*** Opening Data to use ***
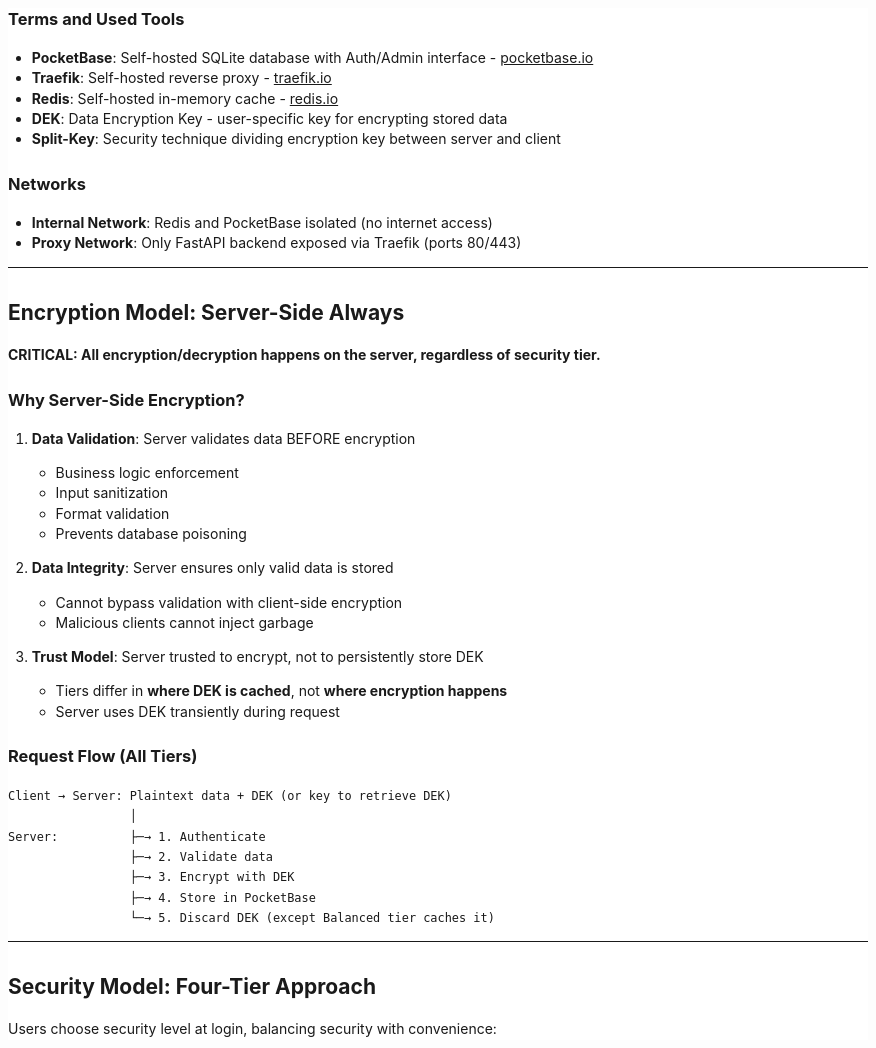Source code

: ### Terms and Used Tools
- **PocketBase**: Self-hosted SQLite database with Auth/Admin interface - [pocketbase.io](https://pocketbase.io)
- **Traefik**: Self-hosted reverse proxy - [traefik.io](https://traefik.io)
- **Redis**: Self-hosted in-memory cache - [redis.io](https://redis.io)
- **DEK**: Data Encryption Key - user-specific key for encrypting stored data
- **Split-Key**: Security technique dividing encryption key between server and client

### Networks

- **Internal Network**: Redis and PocketBase isolated (no internet access)
- **Proxy Network**: Only FastAPI backend exposed via Traefik (ports 80/443)

---

## Encryption Model: Server-Side Always

**CRITICAL: All encryption/decryption happens on the server, regardless of security tier.**

### Why Server-Side Encryption?

1. **Data Validation**: Server validates data BEFORE encryption
   - Business logic enforcement
   - Input sanitization
   - Format validation
   - Prevents database poisoning

2. **Data Integrity**: Server ensures only valid data is stored
   - Cannot bypass validation with client-side encryption
   - Malicious clients cannot inject garbage

3. **Trust Model**: Server trusted to encrypt, not to persistently store DEK
   - Tiers differ in **where DEK is cached**, not **where encryption happens**
   - Server uses DEK transiently during request

### Request Flow (All Tiers)

```
Client → Server: Plaintext data + DEK (or key to retrieve DEK)
                 │
Server:          ├─→ 1. Authenticate
                 ├─→ 2. Validate data
                 ├─→ 3. Encrypt with DEK
                 ├─→ 4. Store in PocketBase
                 └─→ 5. Discard DEK (except Balanced tier caches it)
```

---

## Security Model: Four-Tier Approach

Users choose security level at login, balancing security with convenience:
*** Closing Data to use ***
Requirement:
Find where the line with "- Business logic enforcement" sits in the material above, then copy exactly from it through the line with "3. **Trust Model**: Server". Add no other line.

Output for this exercise:
   - Business logic enforcement
   - Input sanitization
   - Format validation
   - Prevents database poisoning

2. **Data Integrity**: Server ensures only valid data is stored
   - Cannot bypass validation with client-side encryption
   - Malicious clients cannot inject garbage

3. **Trust Model**: Server trusted to encrypt, not to persistently store DEK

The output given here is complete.